Gold price (XAU/USD) witnessed an intraday turnaround from the vicinity of the all-time peak and dropped back below the $2,500 psychological mark following the release of the key US monthly employment details on Friday. The mixed US jobs report reduced the likelihood of a larger 50 basis point rate cut by the Federal Reserve (Fed), which, in turn, prompted some US Dollar (USD) short-covering and exerted some pressure on the precious metal.
That said, worries about a US economic downturn temper investors' appetite for riskier assets and act as a tailwind for the safe-haven Gold price. Apart from this, the lack of progress in ceasefire negotiations between Israel and Hamas turned out to be another factor lending support to the XAU/USD during the Asian session on Monday. This warrants caution for bearish traders amid the prospects for an imminent start of the Fed's rate-cutting cycle.
From a technical perspective, the Gold price has been oscillating in a familiar range over the past three weeks or so.

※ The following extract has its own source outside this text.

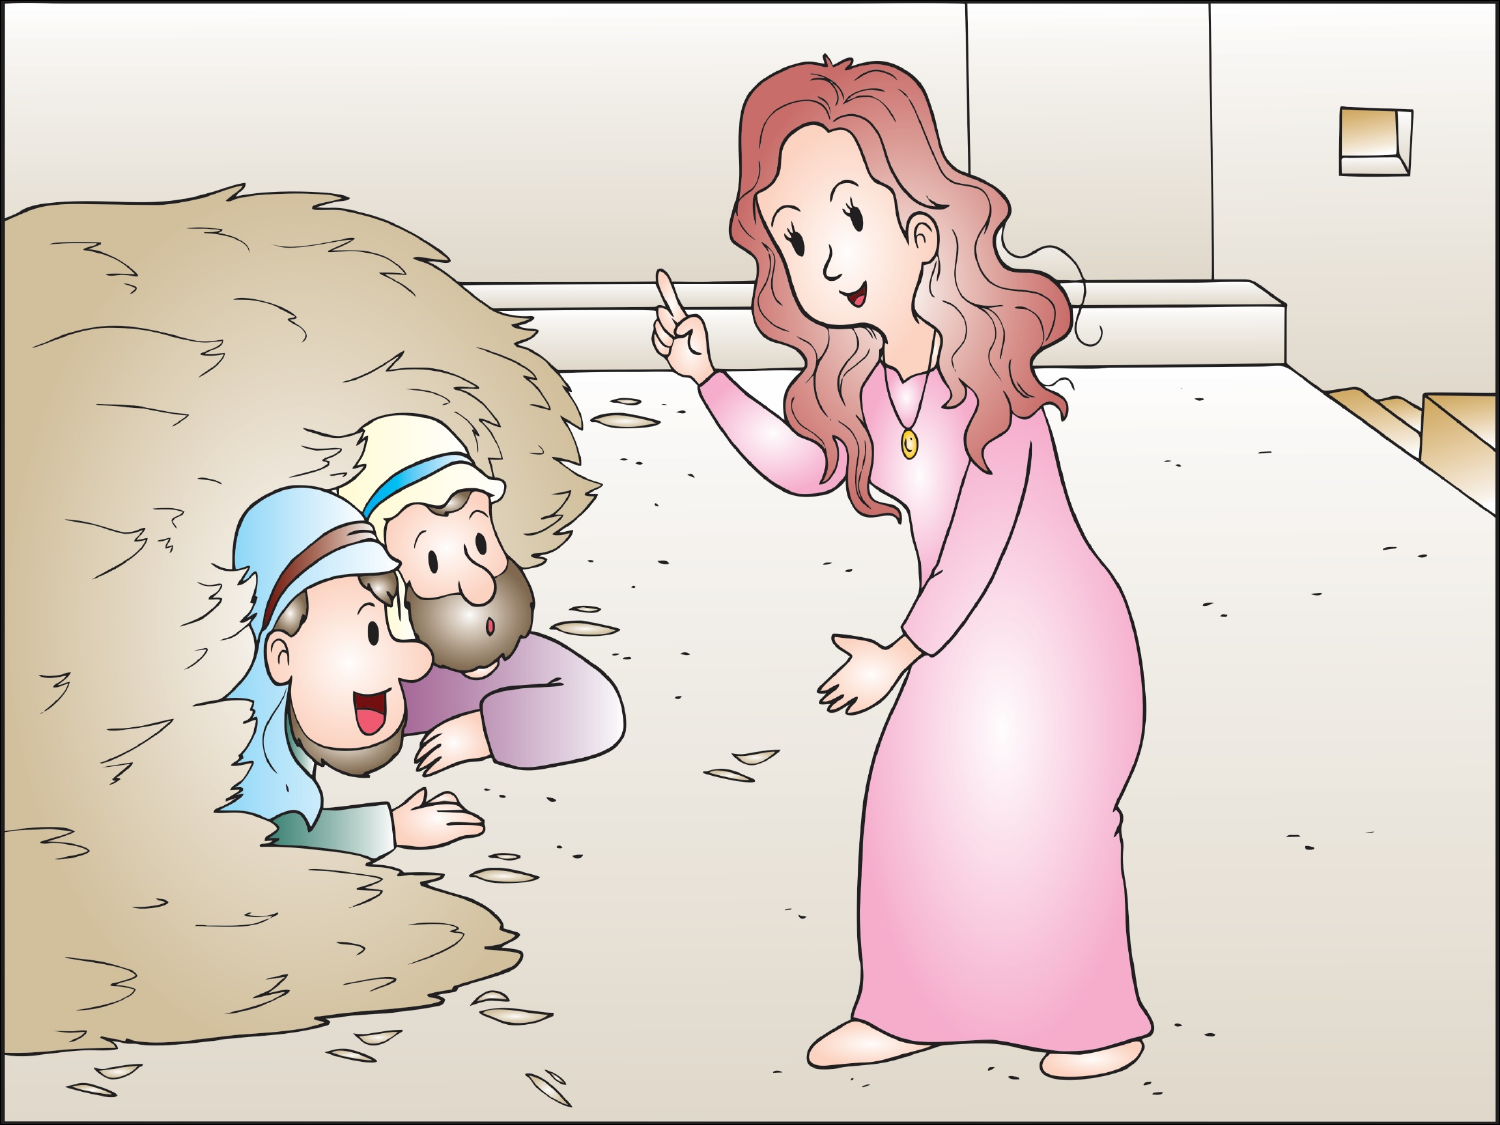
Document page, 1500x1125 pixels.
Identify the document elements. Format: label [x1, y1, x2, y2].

list [0, 0, 1500, 1125]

This constitutes the formation of a rectangle on short-term charts and points to indecision among traders over the next leg of a directional move. The range-bound price action, however, might still be categorized as a bullish consolidation phase against the backdrop of a strong rally to the all-time peak. Moreover, oscillators on the daily chart – though have been losing traction – are still holding in the positive territory. Hence, any subsequent slide might still be seen as a buying opportunity near the $2,471-2,470 horizontal support.
The latter marks the lower boundary of the trading range and should act as a key pivotal point. A convincing break below might prompt some technical selling and expose the 50-day Simple Moving Average (SMA) support, currently pegged near the $2,443-2,442 region. The downward trajectory could extend further towards the $2,400 round-figure mark en route to the 100-day SMA, around the $2,390-2,389 zone. On the flip side, any meaningful move up now seems to confront stiff resistance near the $2,520 region ahead of the $2,530-2,532 area, or the all-time peak. Some follow-through buying will be seen as a fresh trigger for bullish traders and set the stage for a further near-term appreciating move.

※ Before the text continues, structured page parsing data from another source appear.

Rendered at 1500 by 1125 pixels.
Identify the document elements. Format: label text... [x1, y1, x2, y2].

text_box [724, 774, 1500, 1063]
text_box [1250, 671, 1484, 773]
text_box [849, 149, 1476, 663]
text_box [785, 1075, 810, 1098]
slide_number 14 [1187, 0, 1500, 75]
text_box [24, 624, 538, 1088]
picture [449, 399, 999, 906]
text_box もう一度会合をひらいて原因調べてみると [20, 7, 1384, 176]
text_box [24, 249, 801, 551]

Gold has played a key role in human’s history as it has been widely used as a store of value and medium of exchange. Currently, apart from its shine and usage for jewelry, the precious metal is widely seen as a safe-haven asset, meaning that it is considered a good investment during turbulent times. Gold is also widely seen as a hedge against inflation and against depreciating currencies as it doesn’t rely on any specific issuer or government.
Central banks are the biggest Gold holders. In their aim to support their currencies in turbulent times, central banks tend to diversify their reserves and buy Gold to improve the perceived strength of the economy and the currency. High Gold reserves can be a source of trust for a country’s solvency. Central banks added 1,136 tonnes of Gold worth around $70 billion to their reserves in 2022, according to data from the World Gold Council. This is the highest yearly purchase since records began. Central banks from emerging economies such as China, India and Turkey are quickly increasing their Gold reserves.

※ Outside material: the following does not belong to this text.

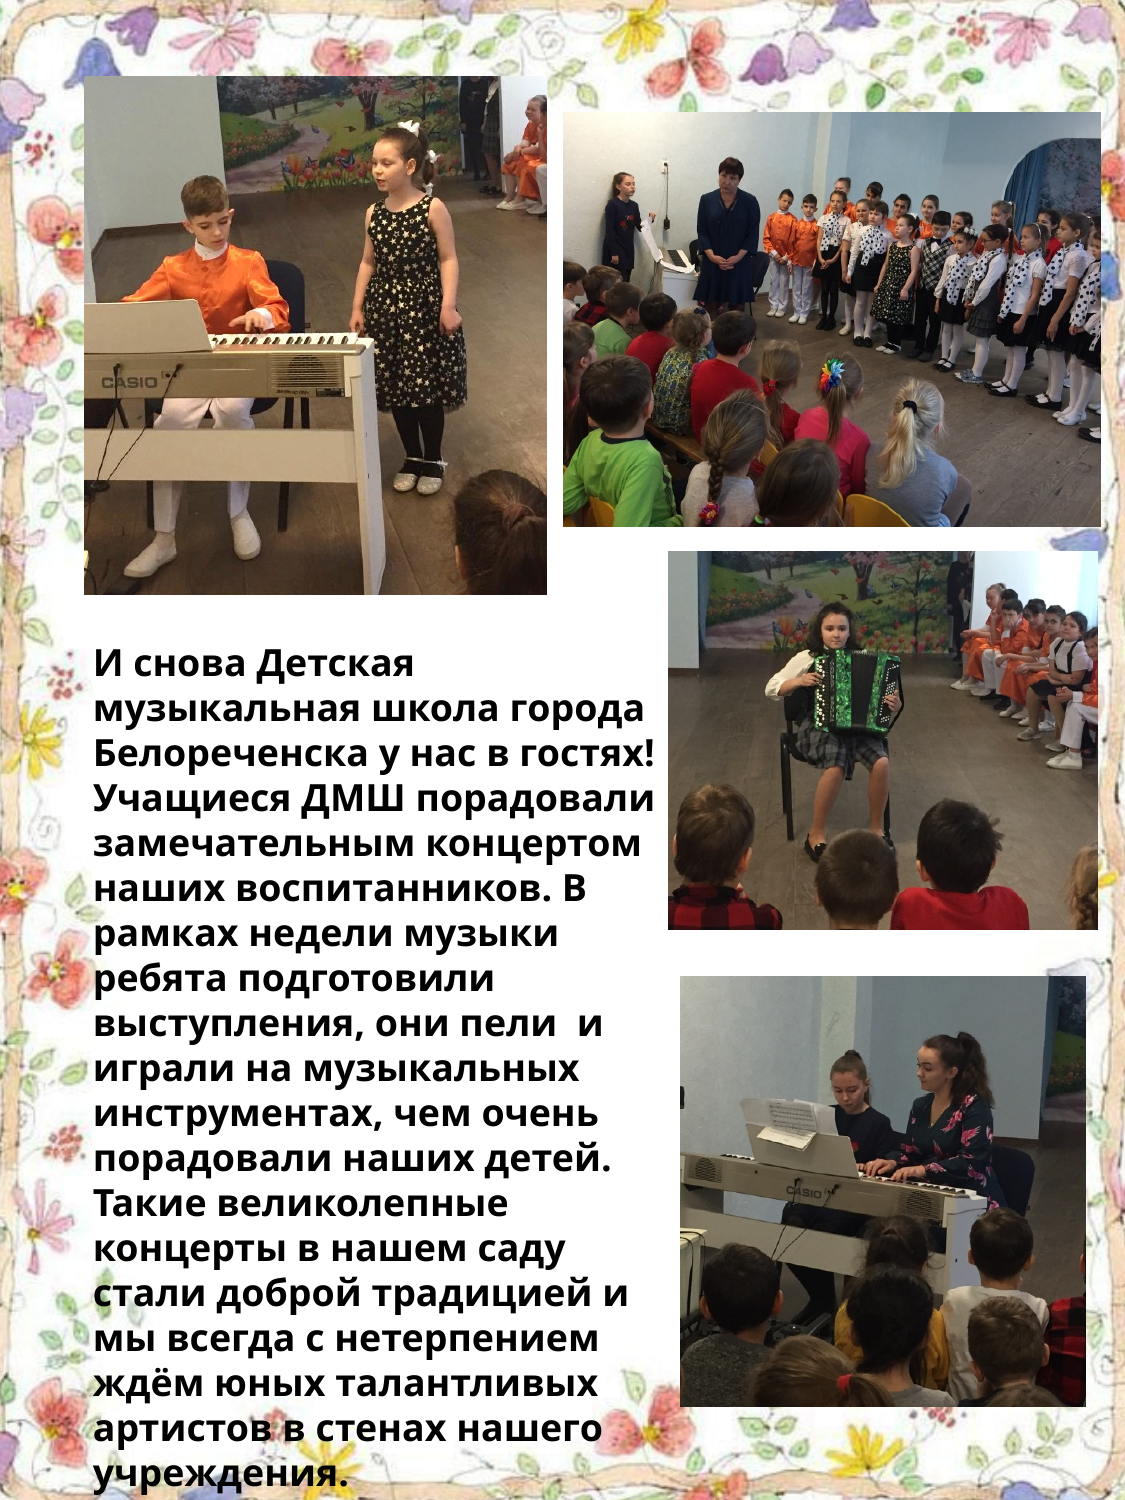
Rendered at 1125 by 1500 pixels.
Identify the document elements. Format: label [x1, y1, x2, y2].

text_box [36, 75, 1101, 1420]
picture [0, 0, 1125, 1500]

Gold has an inverse correlation with the US Dollar and US Treasuries, which are both major reserve and safe-haven assets. When the Dollar depreciates, Gold tends to rise, enabling investors and central banks to diversify their assets in turbulent times. Gold is also inversely correlated with risk assets. A rally in the stock market tends to weaken Gold price, while sell-offs in riskier markets tend to favor the precious metal.
The price can move due to a wide range of factors. Geopolitical instability or fears of a deep recession can quickly make Gold price escalate due to its safe-haven status. As a yield-less asset, Gold tends to rise with lower interest rates, while higher cost of money usually weighs down on the yellow metal. Still, most moves depend on how the US Dollar (USD) behaves as the asset is priced in dollars (XAU/USD). A strong Dollar tends to keep the price of Gold controlled, whereas a weaker Dollar is likely to push Gold prices up.